日本地球惑星科学連合2023年大会

講演情報

[J] 口頭発表

セッション記号 H (地球人間圏科学) » H-DS 防災地球科学

[H-DS06] 津波とその予測

2023年5月23日(火) 10:45 〜 12:00 106 (幕張メッセ国際会議場)

コンビーナ:室谷 智子(国立科学博物館)、馬場 俊孝(徳島大学大学院産業理工学研究部)、座長:対馬 弘晃(気象庁気象研究所)、室谷 智子(国立科学博物館)

11:45 〜 12:00

[HDS06-15] 長期評価された地震に伴う津波の5海域統合確率論的ハザード評価

*平田 賢治1、藤原 広行1、中村 洋光1、森川 信之1、河合 伸一1、前田 宜浩1、土肥 裕史1、秋山 伸一1、根本 信2、遠山 信彦2、鬼頭 直2、張 学磊2、村田 耕一2、村田 泰洋3、是永 眞理子4、阿部 雄太4、大野 哲平4、永井 香織4、宮嶋 孝行4 (1.防災科学技術研究所、2.応用、3.国際航業、4.伊藤忠テクノソリューションズ)

キーワード:津波、地震、超過確率、PTHA、長期評価

前回,千島海溝沿いおよび日本海溝沿いの地震活動に関する2つの長期評価に基づき,長期評価された地震活動が実際に起きた場合の条件付き2海域統合版の確率論的津波ハザード評価(PTHA)を試算した(平田・他,SSJ2022)

▶ _提供情報_
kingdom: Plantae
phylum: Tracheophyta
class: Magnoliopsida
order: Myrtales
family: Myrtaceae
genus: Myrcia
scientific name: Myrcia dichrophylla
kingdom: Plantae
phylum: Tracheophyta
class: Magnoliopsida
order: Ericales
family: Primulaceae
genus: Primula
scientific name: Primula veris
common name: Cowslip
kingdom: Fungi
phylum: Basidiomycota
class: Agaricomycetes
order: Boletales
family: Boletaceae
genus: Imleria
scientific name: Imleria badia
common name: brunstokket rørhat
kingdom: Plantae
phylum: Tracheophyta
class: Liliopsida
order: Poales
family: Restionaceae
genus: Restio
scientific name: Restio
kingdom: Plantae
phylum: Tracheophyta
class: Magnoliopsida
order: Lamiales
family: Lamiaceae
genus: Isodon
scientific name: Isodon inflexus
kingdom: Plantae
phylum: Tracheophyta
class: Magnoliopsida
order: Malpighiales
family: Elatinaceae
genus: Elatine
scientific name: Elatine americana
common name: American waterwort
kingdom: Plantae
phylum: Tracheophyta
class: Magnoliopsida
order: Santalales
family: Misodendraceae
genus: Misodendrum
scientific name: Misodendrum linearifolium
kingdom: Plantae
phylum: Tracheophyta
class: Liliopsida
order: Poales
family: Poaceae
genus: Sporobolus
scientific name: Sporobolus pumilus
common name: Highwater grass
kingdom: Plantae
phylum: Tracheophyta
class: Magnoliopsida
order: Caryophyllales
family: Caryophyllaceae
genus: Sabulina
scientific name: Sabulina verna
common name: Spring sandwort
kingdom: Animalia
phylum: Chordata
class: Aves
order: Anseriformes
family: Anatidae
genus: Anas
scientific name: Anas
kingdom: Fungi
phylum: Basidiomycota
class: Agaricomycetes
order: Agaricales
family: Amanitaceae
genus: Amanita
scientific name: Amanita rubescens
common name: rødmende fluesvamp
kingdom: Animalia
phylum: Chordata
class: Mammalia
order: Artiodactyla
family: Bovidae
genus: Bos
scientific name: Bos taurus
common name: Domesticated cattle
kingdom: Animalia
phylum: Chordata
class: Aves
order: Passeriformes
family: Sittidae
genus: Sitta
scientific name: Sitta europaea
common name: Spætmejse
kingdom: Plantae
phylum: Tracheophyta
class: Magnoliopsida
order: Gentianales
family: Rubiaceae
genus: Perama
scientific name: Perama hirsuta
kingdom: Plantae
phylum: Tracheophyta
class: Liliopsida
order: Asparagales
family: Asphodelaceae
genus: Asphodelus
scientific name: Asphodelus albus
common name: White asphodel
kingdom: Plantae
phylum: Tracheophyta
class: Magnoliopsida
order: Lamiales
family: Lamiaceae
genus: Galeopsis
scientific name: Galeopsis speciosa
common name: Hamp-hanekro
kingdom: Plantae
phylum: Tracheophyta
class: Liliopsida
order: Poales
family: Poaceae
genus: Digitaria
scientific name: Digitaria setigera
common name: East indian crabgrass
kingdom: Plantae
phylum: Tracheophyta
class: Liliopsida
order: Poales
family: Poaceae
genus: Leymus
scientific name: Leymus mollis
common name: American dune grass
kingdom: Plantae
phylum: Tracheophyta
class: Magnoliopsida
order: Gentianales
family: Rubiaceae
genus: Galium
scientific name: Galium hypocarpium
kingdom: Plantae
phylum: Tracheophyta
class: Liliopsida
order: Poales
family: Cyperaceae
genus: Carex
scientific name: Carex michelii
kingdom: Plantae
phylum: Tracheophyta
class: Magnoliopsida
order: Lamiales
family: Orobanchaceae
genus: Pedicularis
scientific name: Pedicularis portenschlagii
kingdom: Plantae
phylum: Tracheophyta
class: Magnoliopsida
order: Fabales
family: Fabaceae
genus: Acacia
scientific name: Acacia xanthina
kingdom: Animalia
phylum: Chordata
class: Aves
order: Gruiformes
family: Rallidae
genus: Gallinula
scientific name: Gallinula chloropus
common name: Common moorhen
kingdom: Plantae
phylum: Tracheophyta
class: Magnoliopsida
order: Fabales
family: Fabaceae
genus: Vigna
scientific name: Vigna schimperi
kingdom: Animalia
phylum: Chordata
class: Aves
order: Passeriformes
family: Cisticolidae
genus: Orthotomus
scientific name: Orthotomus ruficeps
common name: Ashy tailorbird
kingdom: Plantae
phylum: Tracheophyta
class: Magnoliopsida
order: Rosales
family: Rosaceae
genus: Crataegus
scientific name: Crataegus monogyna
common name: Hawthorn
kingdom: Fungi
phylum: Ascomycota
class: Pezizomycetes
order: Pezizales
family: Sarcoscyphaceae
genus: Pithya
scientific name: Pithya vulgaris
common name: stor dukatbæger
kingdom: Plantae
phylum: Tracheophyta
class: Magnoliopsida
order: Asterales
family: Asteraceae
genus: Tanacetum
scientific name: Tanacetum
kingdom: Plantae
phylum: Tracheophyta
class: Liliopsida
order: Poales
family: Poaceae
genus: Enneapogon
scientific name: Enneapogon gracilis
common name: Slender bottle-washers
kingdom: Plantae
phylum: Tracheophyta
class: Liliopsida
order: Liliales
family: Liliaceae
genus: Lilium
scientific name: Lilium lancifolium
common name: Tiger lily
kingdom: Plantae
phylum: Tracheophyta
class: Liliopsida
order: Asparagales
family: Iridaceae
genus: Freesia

▶ _課題_
津波ハザード評価の講演要旨を、最後に示された文の後から書き進めてください。 エントリの内容は講演要旨とは無関係です。

▶ _解答_
今回,さらに相模トラフ沿いの地震活動の長期評価,南海トラフ沿いの地震活動の長期評価および南西諸島沿いの地震活動の長期評価でそれぞれ評価された地震が実際に起きた場合の条件付きPTHAの結果を統合し,千島海溝,日本海溝,相模トラフ,南海トラフおよび南西諸島沿いの沈み込み帯で発生する大地震に伴う津波の5海域統合版の条件付きPTHAを試算したので報告する.

それぞれの海域で以前試算した条件付きPTHAは,それぞれの長期評価で評価された地震および確率モデルをそのまま用いている.5海域それぞれで試算した条件付きPTHAの説明に関しては,それぞれの先行発表を参照のこと(千島・日本海溝PTHA,平田・他,2022SSJ;相模トラフPTHA,同,2016SSJ;南海トラフPTHA,同,2019 JpGU;南西諸島PTHA,同,2018SSJ).ただし,与那国島周辺を除く,南西諸島沿いの地震活動に関しては,長期評価で発生確率等が評価されていないので,南西諸島沿いの地震活動からGR則を推定し,確率モデルを定常ポアソン過程としてPTHAを試算した.また,安芸灘~伊予灘~豊後水道および日向灘の地震活動は今回の5海域統合PTHAには含まれていない.

確率論的統合において,(i)長期評価において地震規模と震源域形状の多様性まで推定されている地震の場合(例えば,南海トラフの巨大地震や東北地方太平洋沖型の超巨大地震など)は,当該地震の多様性として表現された異なる震源域同士は互いに排反,(ii)それ以外の場合は,震源域同士は互いに独立であると考えて,5海域で長期評価された,それぞれの地震に伴う津波ハザードカーブを確率論的に統合した.確率論的統合の手順の詳細は大野・他(本大会)を参照のこと.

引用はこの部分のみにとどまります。